Sunday, March 11, 2007

The limits and prospects of digitization

I don't read the New York Times anymore, because its disgraceful performance on the political and military issues of the last five years has forced me to regard it as a giant disinformation effort. Yet the NYT still pays people to do really good articles on other subjects, and occasionally a friend or another blogger will alert me to something important there.

This time it's Ancarett I have to thank for an article called History, Digitized (and Abridged), which you should read fast before it recedes behind a paywall. It explains why when I go looking on the Web for historical pictures of the Suez Crisis or Iran's Islamic Revolution I don't find a lot. Digitizing costs a lot of money and archivists and librarians in rich countries are scratching their heads about how to pay for digitization, and how to prioritize.

Nonetheless, I was very impressed by what is being done. For instance:

Donald J. Waters, program officer for scholarly communication at the Mellon Foundation, said his foundation had also become increasingly selective over the years.

By way of example, Dr. Waters pointed to the papers of Matthew Parker, the archbishop of Canterbury in the 16th century who collected ancient manuscripts to prove the early existence of an independent English-speaking church that was responsible not to the pope but to the king of England. For centuries, those papers have been locked up at Corpus Christi College at Cambridge University. Mellon is financing a project to put them online.

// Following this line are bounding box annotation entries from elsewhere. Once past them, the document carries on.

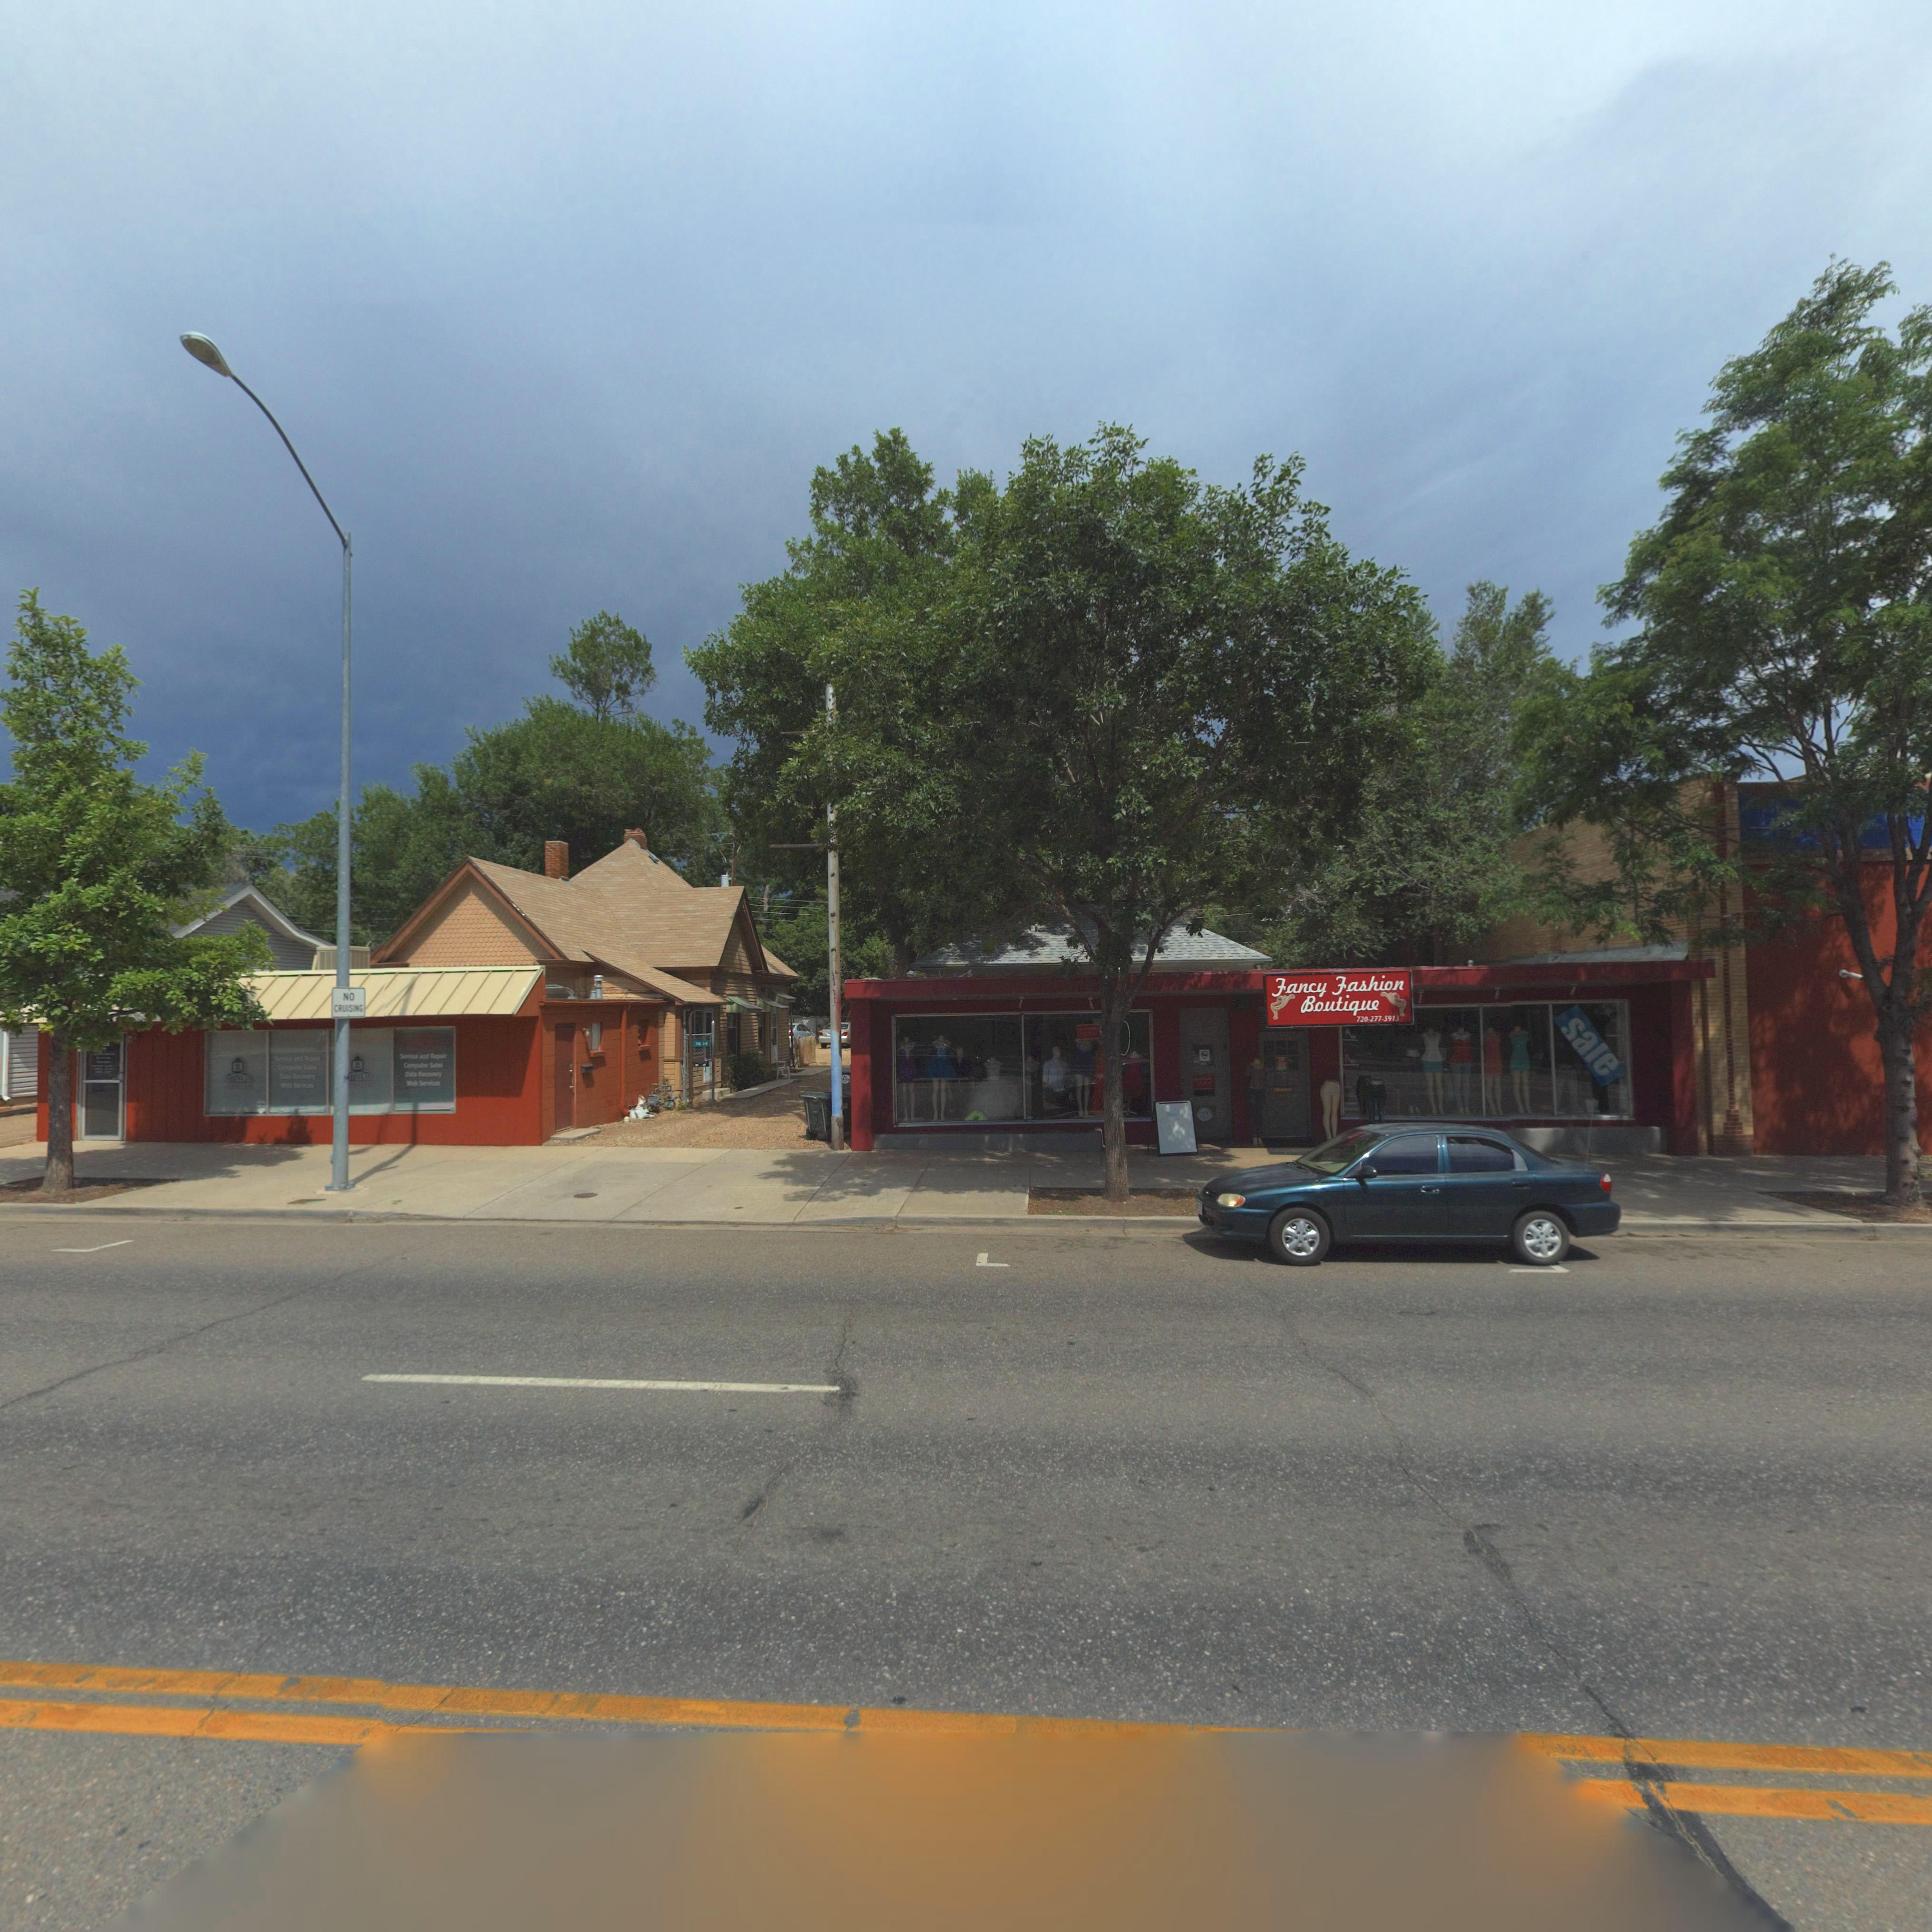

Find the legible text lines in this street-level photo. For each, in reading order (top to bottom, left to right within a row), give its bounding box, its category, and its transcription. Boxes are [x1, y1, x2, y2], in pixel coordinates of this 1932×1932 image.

[1271, 974, 1405, 998] StreetNumber: Fancy Fshion
[1300, 994, 1380, 1016] BusinessName: Boutique
[225, 1072, 251, 1082] BusinessName: C*T*ZE*S
[349, 1071, 371, 1081] BusinessName: ITIZENS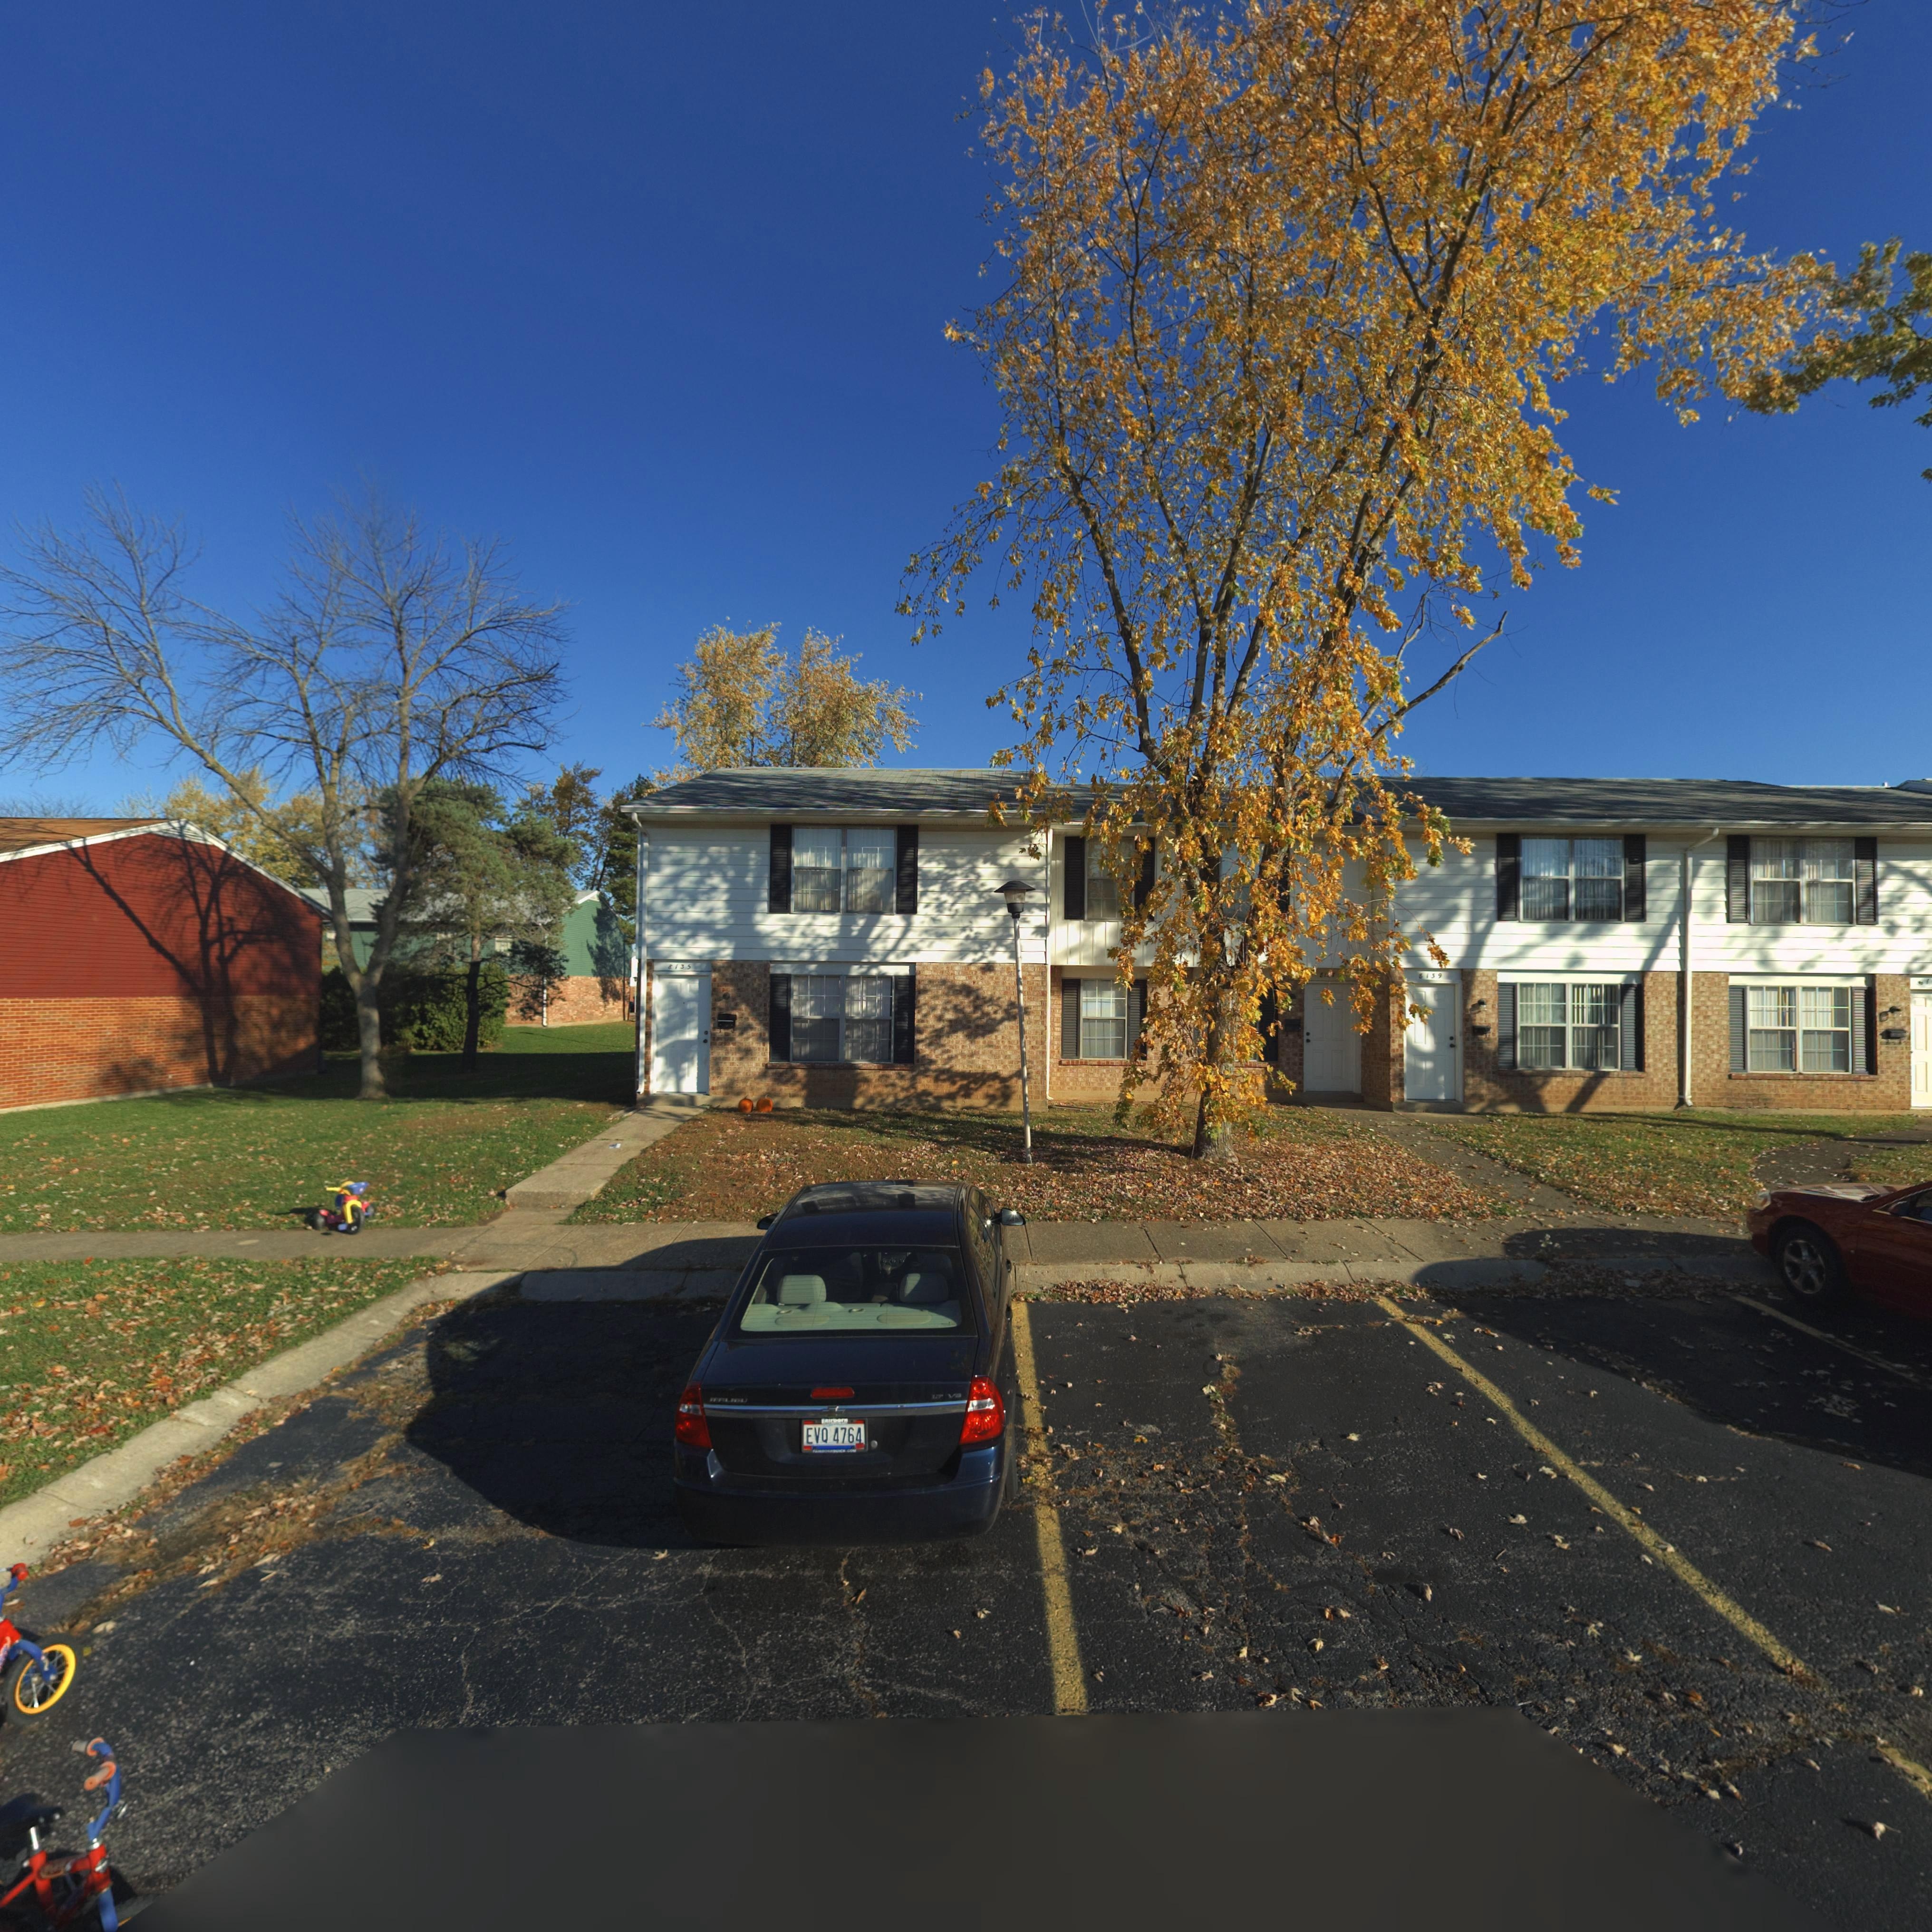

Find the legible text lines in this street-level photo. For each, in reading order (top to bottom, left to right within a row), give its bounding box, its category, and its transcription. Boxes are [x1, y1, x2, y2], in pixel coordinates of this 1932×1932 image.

"It takes a special skill to select stand-alone collections that have a durable appeal in the marketplace of scholars, which is the marketplace that Mellon cares most about," Dr. Waters said. "As interesting and as important as standout collections in individual libraries and archives might be, the mere fact of digitizing them does not mean that once they are online they will attract and sustain an audience."

The Parker collection, Dr. Waters said, meets all these criteria — it is a core collection for a variety of fields: linguistics, ecclesiastical and religious history, English history, art history, medieval studies. He added, however, that the materials have a long history of restricted access, largely to protect the materials because they are so important.

"Digitization would allow much broader access to the contents," he said, "which is sufficient for much research, without exposing the physical manuscripts to added handling."

If that's not good enough for you (and medievalists will be slavering) how about this:

...a virtual version of the vast Forbidden City in Beijing, which I.B.M. is building in partnership with China's Ministry of Culture. When it is finished, early next year, the site will include interactive, three-dimensional images of ancient thrones, artwork and military implements.

The point of this article is that as some works get more available, others risk being ignored because they are too difficult to digitize, or too obscure. But then many medievalists and a variety of other scholars have known this "problem" in another form for a very long time. Most medieval and ancient works are generally accessed in editions by modern scholars, which are often a digest or compilation of different versions of the work as it is passed down in manuscript (handwritten form). Most old works are not available in the form the original author wrote them, but in a variety of copies. Most scholars, even those working on the hard problems in the original language, are content with printed editions, but there are some things you will never figure out unless you go to the national library of some European country and look at the mss. (manuscripts).

And then there are all the works not yet edited. Lots of things haven't been read in a long time. Someone once pointed out to me (I wish I could remember who) that most doctoral dissertations written by scholars in the Middle Ages haven't been read since the guy passed his oral exam!

So there are many discoveries made, and yet to be made, by people determined enough to look at the old documents (or objects) and not just at the printed version in a convenient book at the closest good library. Or at the webbed version.

I guess we do have to hope that the old stuff continues to be stored and made available, but this new problem is not really so new at all.